7. Disclosure of information

• To your configured email infrastructure: your IMAP or SMTP provider to read, send, and append messages.
• To AI providers you configure: if you enable AI features, relevant text or metadata is sent to your selected provider (Anthropic Claude, Google Generative AI, or self-hosted Zinq AI or OpenWebUI).
• To service providers: hosting and infrastructure (for example, Vercel or AWS), analytics (Google Analytics in production), and email delivery infrastructure (Nodemailer interacts with your SMTP).
• For legal reasons: to comply with law or enforce our terms, or in connection with a merger or acquisition.

We do not sell personal information.

8. International transfers

We may process and store information in the United States and other countries where our service providers operate. Where required, we implement safeguards such as standard contractual clauses for cross-border transfers.

9. Data retention

• Session cookie: expires after 1 hour by default, or up to 7 days if Remember me is selected.
• User settings: retained while your account remains active or as necessary to provide the Services.
• AI metadata (summaries, categories, intent): retained to support features while your account is active; you may request deletion.
• Local storage caches: persist in your browser until cleared automatically due to staleness or manually by you.
• Logs: error and operational logs retained for a limited period for security and troubleshooting.

We may anonymize and aggregate data for analytics and service improvement.

10. Security

• Transport security: TLS for data in transit.
• Session security: HTTP-only cookie for auth token; Secure in production; SameSite=Lax.
• Password handling for mail provider: your mail server password is not stored in plaintext. An encrypted form may be embedded in the JWT payload to perform IMAP or SMTP on your behalf; the server uses an environment-based encryption key to decrypt when needed.
• Access controls: scoped server-side operations with IMAP and SMTP to your account.
• Data minimization: persistent storage primarily for user settings and optional AI metadata; email content is fetched on demand.

No system is 100% secure. Please use strong, unique passwords and protect your devices.

11. Your rights

Depending on your jurisdiction (for example, EEA or UK under GDPR; California under CCPA or CPRA), you may have rights to:

• Access your personal data.
• Correct inaccurate data.
• Delete your data.
• Restrict or object to processing.
• Data portability.
• Withdraw consent where processing is based on consent.
• Opt-out of sale or sharing for cross-context behavioral advertising (we do not sell personal information).

To exercise rights, contact [email protected]. We may need to verify your identity.

12. Children's privacy

The Services are not intended for children under 16 (or the age required by local law).
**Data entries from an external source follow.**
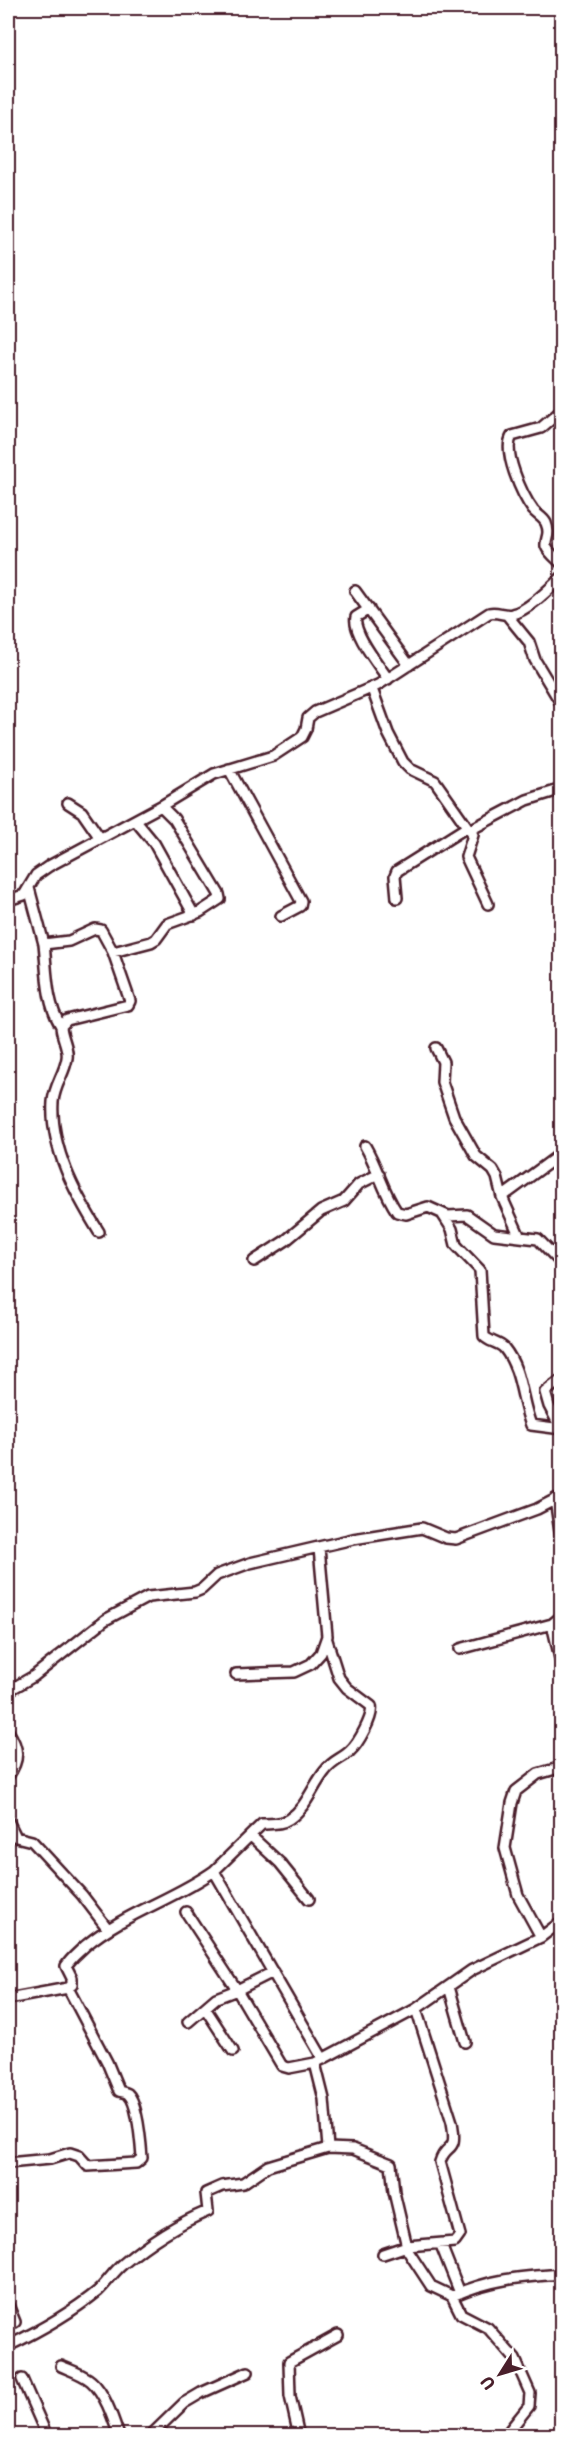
<svg xmlns="http://www.w3.org/2000/svg" width="569" height="2443" viewBox="0 0 569 2443" font-family="'Playpen Sans',sans-serif">
	<style>
		.lines { fill: none; stroke-linecap: round; stroke-linejoin: round }
		.minor-casing { stroke: #4a1f2b; stroke-width: 14 }
		.minor { stroke: #fff; stroke-width: 9 }
	</style>
	<rect width="100%" height="100%" fill="#fff"/>
	<filter id="ink" filterUnits="userSpaceOnUse"><feTurbulence type="fractalNoise" baseFrequency=".0167" numOctaves="2"/><feDisplacementMap in="SourceGraphic" scale="12" xChannelSelector="R" yChannelSelector="G"/><feConvolveMatrix kernelMatrix="1 2 1 2 8 2 1 2 1" color-interpolation-filters="sRGB"/></filter>
	<g filter="url(#ink)">
		<g class="lines">
			<g class="minor-casing">
				<path id="minor" d="M562,410L541,428L512,436C502,451 522,495 533,510C537,515 543,517 546,523C551,535 545,538 546,546C548,552 557,559 562,564
					M355,591L409,665
					M369,609L356,617C352,633 379,665 388,679
					M507,615L529,642L535,660L562,705
					M552,687L562,679
					M372,689L388,733L403,762L410,769L435,781L473,835L466,857L488,904
					M229,769L301,901L300,906L281,916
					M68,803L82,812L100,838
					M135,820L154,843L194,915
					M470,830L527,800L562,789
					M29,888L44,944L69,941L95,929L101,930L113,952L130,1001L128,1005L67,1020L61,1026C61,1036 69,1048 67,1058C65,1073 54,1086 53,1102C50,1148 76,1195 99,1232
					M397,898L395,876L397,871L467,827
					M8,900L24,895L36,875L49,866L161,806L214,774L273,756L302,737L306,729L308,718L315,712L378,685L489,613C498,611 504,616 512,614C528,611 550,588 562,577
					M44,944C47,971 46,1003 61,1026
					M113,952L151,942L156,939L167,924L200,912L220,899L219,894L174,819L161,806
					M365,1146C378,1168 383,1192 397,1212L406,1214L428,1207L448,1216L467,1215L494,1234L520,1237L502,1197L497,1177L493,1170L476,1156L454,1117L442,1082L443,1062L436,1048
					M502,1197L562,1153
					M443,1215L452,1229L456,1245L480,1270L484,1336C489,1342 498,1342 504,1348C522,1370 521,1400 531,1425L562,1429
					M520,1237L538,1239L562,1264
					M254,1261L285,1241L321,1211L344,1201L359,1184L379,1174
					M561,1429L549,1406L545,1392L562,1379
					M555,1499L562,1545
					M552,1624L562,1667
					M460,1649L552,1624L562,1616
					M236,1674L294,1672L311,1664L321,1653L327,1636L319,1548
					M8,1691L34,1676L105,1620L148,1597L195,1592L202,1589L217,1575L250,1563L353,1539L422,1528L446,1538L456,1539L537,1509L562,1496
					M8,1731C19,1748 20,1760 8,1776
					M8,1821L16,1837L32,1841L82,1895L108,1929
					M251,1836L280,1863L309,1899
					M214,1871L262,1824C272,1823 280,1825 289,1819C307,1807 312,1787 325,1771C333,1760 342,1759 350,1751C358,1744 374,1716 371,1706L347,1688L339,1678L327,1640
					M186,1912L237,1990L282,2066L289,2068L315,2063
					M541,1937L518,1895L505,1848L512,1803L516,1791L538,1774L562,1767
					M449,1987L465,2042
					M8,1999L68,1988L72,1985V1978L66,1966C71,1958 78,1953 85,1946C124,1913 173,1900 214,1871L323,2059
					M205,2008L233,2051
					M188,2022L216,1998L237,1990L273,1972
					M328,2148L353,2149L391,2164L394,2192L408,2251L431,2286L452,2296L461,2314L488,2328L515,2359L530,2393L529,2406L505,2436
					M8,2163L50,2159L70,2153L79,2156L88,2166L136,2163L142,2158C141,2144 138,2103 128,2094C126,2092 121,2092 119,2091L107,2062L68,1988
					M441,2245L460,2293
					M383,2254L407,2246L455,2242L460,2235L440,2162C446,2141 458,2156 452,2122L416,2009
					M452,2296C491,2279 519,2277 562,2274
					M8,2305L15,2322
					M8,2346C39,2331 71,2313 98,2291C107,2283 113,2272 123,2264C149,2242 177,2224 208,2211L206,2193L222,2186L243,2183L268,2166L328,2148L324,2099L315,2063L416,2009L472,1970L541,1937L562,1921
					M61,2366C70,2370 83,2374 91,2381C105,2393 113,2418 119,2436
					M22,2379L47,2436
					M150,2436L184,2403L201,2393L248,2372
					M299,2436L290,2396L289,2362L338,2335"/>
			</g>
			<use href="#minor" class="minor"/>
		</g>
	</g>
	<rect width="569" height="2443" fill="none" stroke="#fff" stroke-width="30"/>
	<rect x="15" y="15" width="539" height="2413" fill="none" stroke="#4a1f2b" stroke-width="2" filter="url(#ink)"/>
	<g transform="translate(500 2374) rotate(233)" stroke="#ffffff" stroke-width="4.5" paint-order="stroke">
	<path d="M0-4.5L10 22L0 15L-10 22Z" fill="#4a1f2b"/>
	<text y="-9" font-size="16" font-weight="bold" text-anchor="middle" fill="#4a1f2b">U</text>
	</g>
</svg>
We do not knowingly collect personal data from children.

13. Third-party services and your responsibilities

• You are responsible for complying with your email provider policies when connecting your mailbox.
• If you enable third-party AI providers, their privacy practices apply to the data you choose to send. Review Anthropic and Google policies (or your self-hosted provider terms) before enabling.
• Links to external websites are governed by their own privacy policies.

14. Changes to this policy

We may update this Privacy Policy periodically. Changes will be posted within the Services with an updated Last updated date. Significant changes may be communicated by additional notice.

15. Contact

• Email: jan[at]jleibl[dot]net
• Controller/Address: Jan-Marlon Leibl, Lower Saxony, Germany

Additional implementation details

• Auth token cookie name: zinq_auth_token (HTTP-only, SameSite=Lax, Secure in production).
• Optional analytics: Google Tag Manager or Analytics 4 scripts are injected in production builds only.
• Optional AI providers (configurable per user): Anthropic Claude, Google Generative AI, or a self-hosted Zinq AI or OpenWebUI endpoint.
• Persistent server-side storage (SQLite): user settings (including AI provider keys you choose to store) and optional AI metadata per email (summary, categories, intent).
• Email operations use your configured IMAP or SMTP servers via ImapFlow and Nodemailer.